09/06/2026
Parks Vic / DEECA are conducting an aerial deer cull in Bunyip State Park next week. This is in addition to the two ground-based deer culls in Bunyip park over the past two months.
Now. I am well aware of the environmental damage caused by deer and this post is not intended as a defence of them. While I personally do not support the killing of healthy animals or culling programs in general, that is not the purpose of this discussion. I am not here to debate deer management or argue about deer with anyone.
My primary concern is the aerial cull. There are four wildlife shelters located along the boundary fenceline of Bunyip State Park, as well as countless native animals that live throughout the bushland. The potential impact on these animals and these wildlife shelters should have been carefully considered.

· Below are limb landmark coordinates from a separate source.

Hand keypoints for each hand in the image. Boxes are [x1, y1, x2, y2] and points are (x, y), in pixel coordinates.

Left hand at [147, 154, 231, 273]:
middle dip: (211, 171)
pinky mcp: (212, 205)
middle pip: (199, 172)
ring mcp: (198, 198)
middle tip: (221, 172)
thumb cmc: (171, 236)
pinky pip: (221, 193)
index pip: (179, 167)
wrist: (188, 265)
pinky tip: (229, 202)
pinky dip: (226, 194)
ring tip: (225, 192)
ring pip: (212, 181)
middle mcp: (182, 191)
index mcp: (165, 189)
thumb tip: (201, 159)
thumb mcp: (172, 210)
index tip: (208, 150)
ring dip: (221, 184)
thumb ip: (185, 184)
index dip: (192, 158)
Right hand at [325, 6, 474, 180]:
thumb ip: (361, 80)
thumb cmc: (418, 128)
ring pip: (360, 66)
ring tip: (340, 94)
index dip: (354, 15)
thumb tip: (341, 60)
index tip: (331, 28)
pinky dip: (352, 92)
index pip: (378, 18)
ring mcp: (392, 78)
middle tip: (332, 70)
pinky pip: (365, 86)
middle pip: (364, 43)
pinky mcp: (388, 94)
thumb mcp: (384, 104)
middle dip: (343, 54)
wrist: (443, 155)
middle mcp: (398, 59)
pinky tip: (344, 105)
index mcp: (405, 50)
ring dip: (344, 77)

What happens when helicopters repeatedly fly low over forest habitats while firing gunshots into the bush? The result is significant stress, panic and disruption. It will disturb native animals, forcing them to flee, abandon nesting sites, separate from their babies, interrupt feeding and breeding behaviours and expend valuable energy.
The consequences will ripple through the entire forest, affecting countless wild animals and placing additional strain on vulnerable creatures recovering at the four local wildlife shelters, where repeated noise and disturbance will undermine their progress and jeopardise their path back to health.
Before these aerial shooting programs commence, DEECA, who oversee and issue shelter licences, should have directly notified these wildlife shelters. They should also be fully transparent about the specific safeguards in place to protect animals housed at these shelters, as well as non-target wildlife in the bush, including rehabilitated animals now living in and around the park.
Furthermore, this is a dense forest with a thick tree canopy cover. How can anyone honestly claim they can clearly identify and acurately kill every animal from a helicopter? According to a CSIRO aerial cull study "the mean number of bullet wounds per deer ranged from 1.43 to 2.57".
Does anyone verify on the ground that these animals have actually died? What happens to the carcasses afterwards? There is already an unmanaged wild dog problem in the park. Could this program provide an additional food source for them and potentially make that problem worse?
As I write this, the Police helicopter is flying at 795 feet over my national park, it is way over the other side of the hill- 2.5kms away as the crow (or chopper) flies. They are not shooting from the aircraft.
Granted, the Police helicopter is larger and louder than those used during aerial culls but the helicopters used for aerial culls buzz the bush, typically flying as low as 150–500 feet. The Police were here for 7 mins, the cull will be 11hrs a day for 5 days straight.
Yet despite being much further away and posing no direct threat, the noise of the Police helicopter alone is enough to send my joeys into panic. They are terrified and highly distressed. Watching them react like this makes it impossible to accept claims that low-flying helicopters used in aerial culls have little or no impact on wildlife. If a helicopter nearly 2.5kms away can cause this level of fear and disruption, imagine the effect of chopper flying hundreds of feet lower while randomly shooting.